Pflanzl, der bis zu seinem Tod in Großgmain lebte, starb 74-jährig im Jahr 1978 und ist bei seinen Eltern am Petersfriedhof begraben, in der Nähe von Richard Mayr, den er so bewunderte… (Mayrs Witwe hatte ihm nach dessen Tod das Ochs-Kostüm geschickt – es ging während der Bombardierung von Dresden verloren.)

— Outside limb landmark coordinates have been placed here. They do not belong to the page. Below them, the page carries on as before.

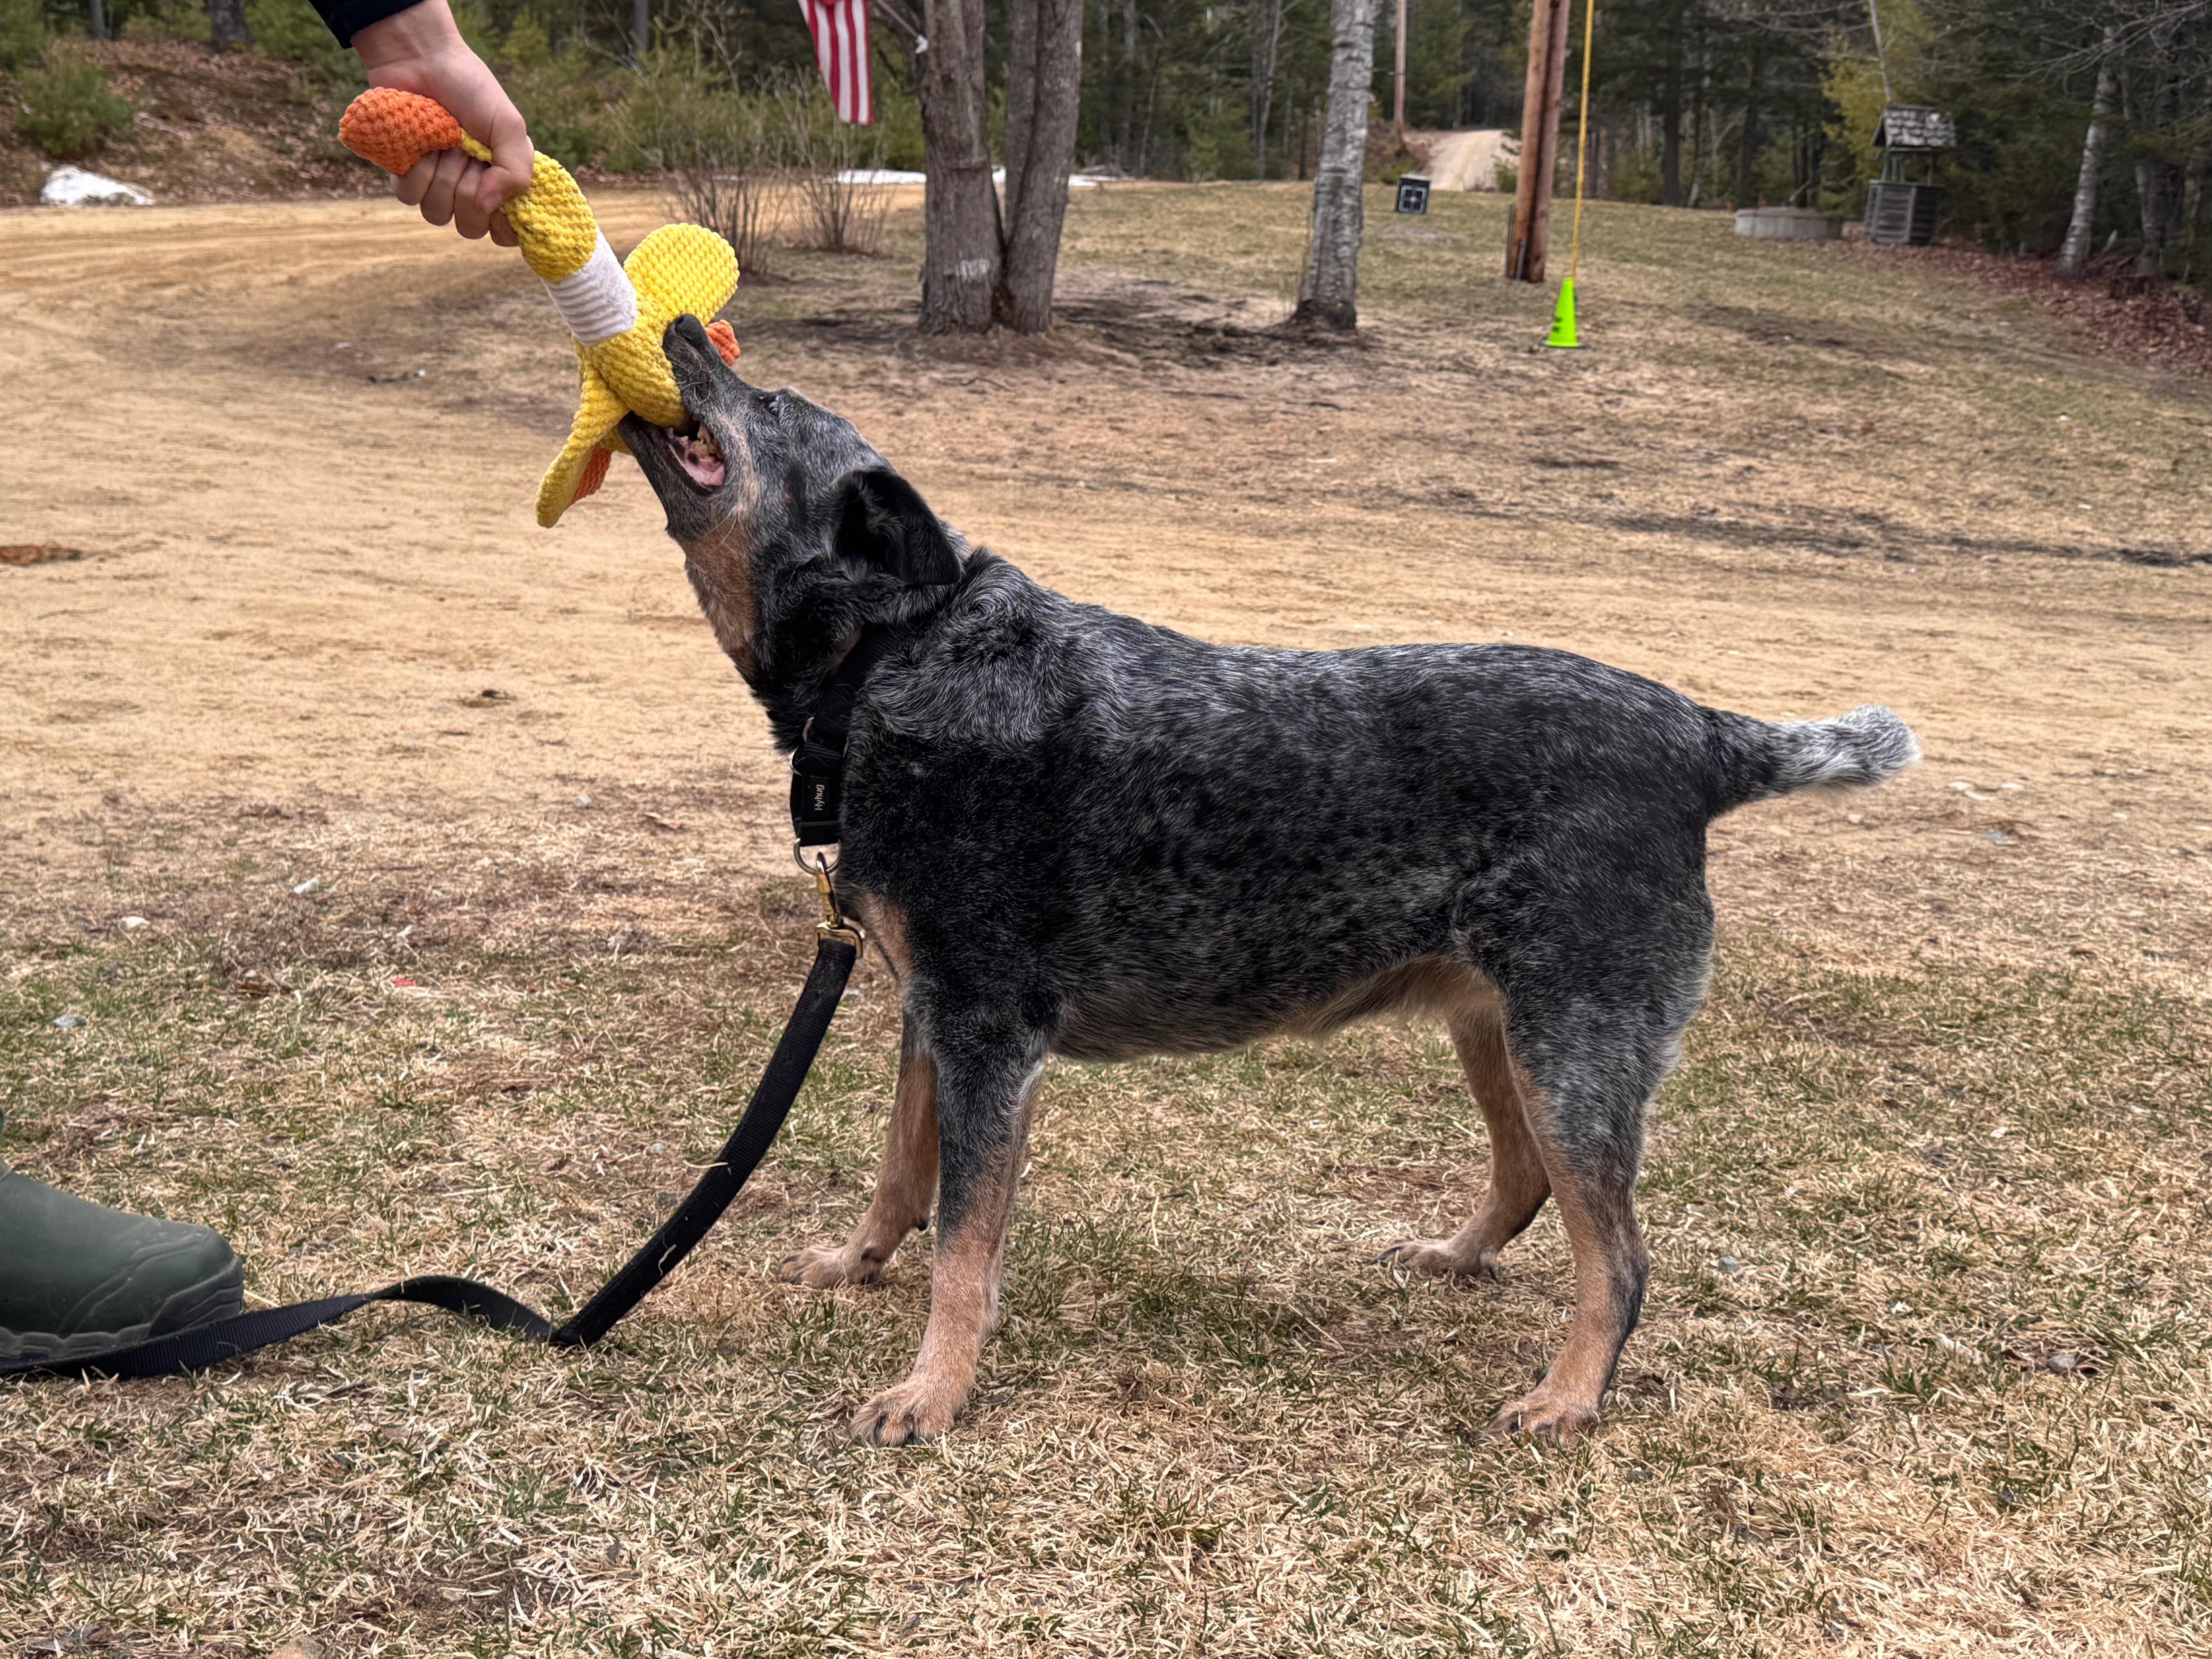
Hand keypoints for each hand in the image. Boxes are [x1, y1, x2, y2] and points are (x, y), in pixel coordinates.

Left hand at [353, 0, 529, 246]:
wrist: (422, 59)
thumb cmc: (471, 88)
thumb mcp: (509, 126)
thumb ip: (515, 172)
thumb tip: (488, 208)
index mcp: (500, 184)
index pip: (504, 233)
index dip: (502, 226)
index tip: (501, 203)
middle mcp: (470, 190)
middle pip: (469, 227)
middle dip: (468, 190)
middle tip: (468, 153)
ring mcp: (436, 184)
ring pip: (436, 214)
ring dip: (441, 177)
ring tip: (444, 144)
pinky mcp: (404, 173)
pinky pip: (408, 196)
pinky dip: (415, 170)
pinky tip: (420, 145)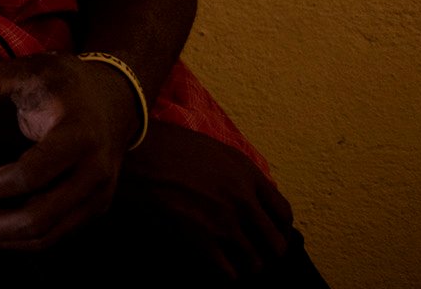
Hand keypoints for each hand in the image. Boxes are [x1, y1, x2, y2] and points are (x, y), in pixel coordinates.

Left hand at [0, 53, 142, 249]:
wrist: (117, 101)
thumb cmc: (68, 84)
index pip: (33, 174)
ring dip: (2, 239)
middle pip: (40, 217)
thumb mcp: (35, 70)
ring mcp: (98, 196)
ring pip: (47, 235)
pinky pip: (54, 233)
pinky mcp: (93, 209)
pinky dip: (20, 236)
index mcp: (78, 138)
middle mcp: (93, 174)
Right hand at [119, 120, 295, 279]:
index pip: (283, 213)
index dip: (281, 229)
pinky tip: (218, 269)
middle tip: (256, 255)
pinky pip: (229, 273)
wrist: (137, 156)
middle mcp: (242, 200)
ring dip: (246, 266)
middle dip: (268, 253)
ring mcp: (224, 222)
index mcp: (247, 174)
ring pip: (255, 262)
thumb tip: (248, 194)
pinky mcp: (202, 239)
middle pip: (276, 244)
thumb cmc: (167, 145)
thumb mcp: (212, 148)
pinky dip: (227, 276)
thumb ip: (237, 173)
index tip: (273, 235)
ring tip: (236, 265)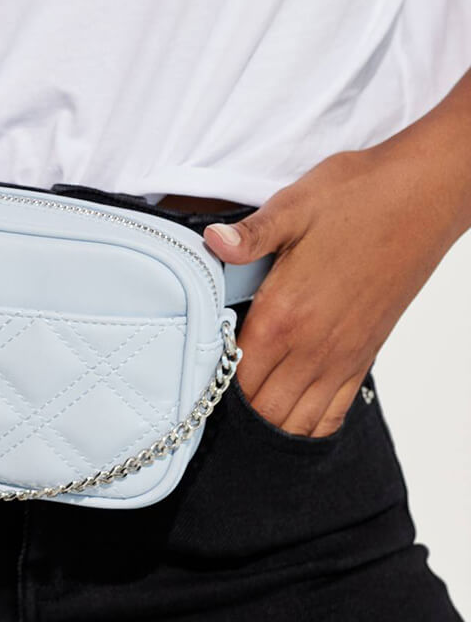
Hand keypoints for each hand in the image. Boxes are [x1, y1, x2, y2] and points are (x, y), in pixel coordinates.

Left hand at [202, 139, 464, 436]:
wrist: (426, 195)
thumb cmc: (360, 196)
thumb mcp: (295, 206)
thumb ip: (250, 235)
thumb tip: (212, 240)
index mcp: (283, 315)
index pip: (234, 378)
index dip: (211, 387)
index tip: (195, 381)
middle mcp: (311, 347)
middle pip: (262, 410)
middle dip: (237, 415)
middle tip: (216, 403)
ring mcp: (341, 357)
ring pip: (297, 422)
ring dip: (270, 425)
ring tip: (249, 416)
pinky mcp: (363, 357)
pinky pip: (334, 414)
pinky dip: (309, 426)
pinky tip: (291, 419)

Pflanzls Aufzeichnungen geben Einblicke in den Alltag eines Sängerlebens, wie man sie selten gewinnt. Er ist ein reflektierender Kopf, der sympathisch aus diesen Seiten steigt. Filmaufnahmen wird man von ihm nicht finden, aber auf Plattenaufnahmen der vierziger und fünfziger Jahre (etwa die Bayreuther Knappertsbusch-„Meistersinger“ 1952 mit Edelmann, Della Casa und Hopf, wo er den Beckmesser singt) ist er verewigt.